Nakajima Takashi
Director of Niigata National Hospital.
Brain Nerve. 2020 Jul;72(7):753-766. doi: 10.11477/mf.1416201593.
There are many ethical issues in the health care of hereditary neuromuscular diseases such as Duchenne muscular dystrophy. The problems lie in the protection of personal genetic information in genetic diagnosis and genetic discrimination. The idea that allocating expensive medical care to such patients with severe disabilities is futile should be avoided. QOL as patient's individual subjective perception has not been completely understood in the academic field of clinical ethics. From the view of a third party it might be thought that the neuromuscular disease patients' QOL is extremely low. In such cases, ventilator therapy, PEG placement, and latest antisense nucleotide therapy might be considered wasteful. However, these therapies must be necessary and appropriate from the patients' own view. These dilemma on clinical ethics can be solved by focusing on enhancing the patients' subjective QOL. This can be achieved by means of modern genetics, symptom control techniques and the use of a safety net medical care system with a multidisciplinary team.

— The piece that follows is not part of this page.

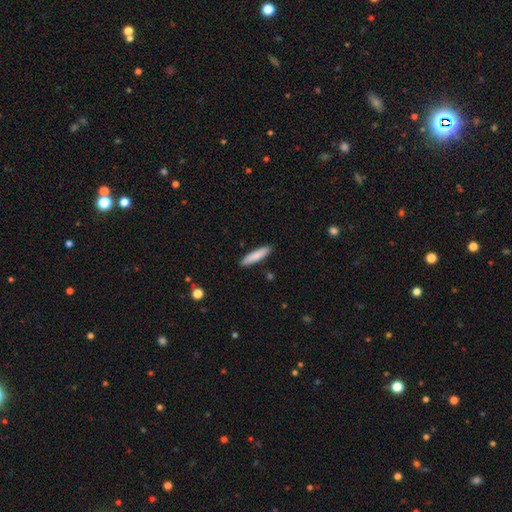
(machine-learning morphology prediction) This appears to be a smooth galaxy with no disk features (84%) that is cigar-shaped (80%). Merging: none (90%).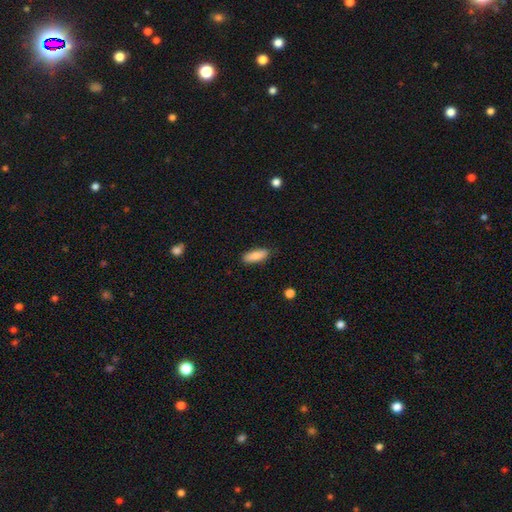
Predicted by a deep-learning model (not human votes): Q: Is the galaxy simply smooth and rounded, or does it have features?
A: smooth — 86%.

在杜氏肌营养不良等遗传性神经肌肉疾病的医疗保健中存在许多伦理问题。问题在于基因诊断中个人基因信息的保护以及基因歧视。应避免认为将昂贵的医疗护理分配给此类严重残疾患者是徒劳的这种观念。在临床伦理学术领域,作为患者个体主观感受的生活质量尚未得到充分理解。从第三方的角度来看,可能会认为神经肌肉疾病患者的生活质量极低。在这种情况下,通气治疗、经皮内镜下胃造口术(PEG)放置以及最新的反义核苷酸疗法可能会被视为浪费。然而,从患者自身的角度来看,这些治疗必须是必要且恰当的。通过关注提高患者主观生活质量,可以解决这些临床伦理困境。这可以通过现代遗传学、症状控制技术以及利用多学科团队组成的安全网医疗保健系统来实现。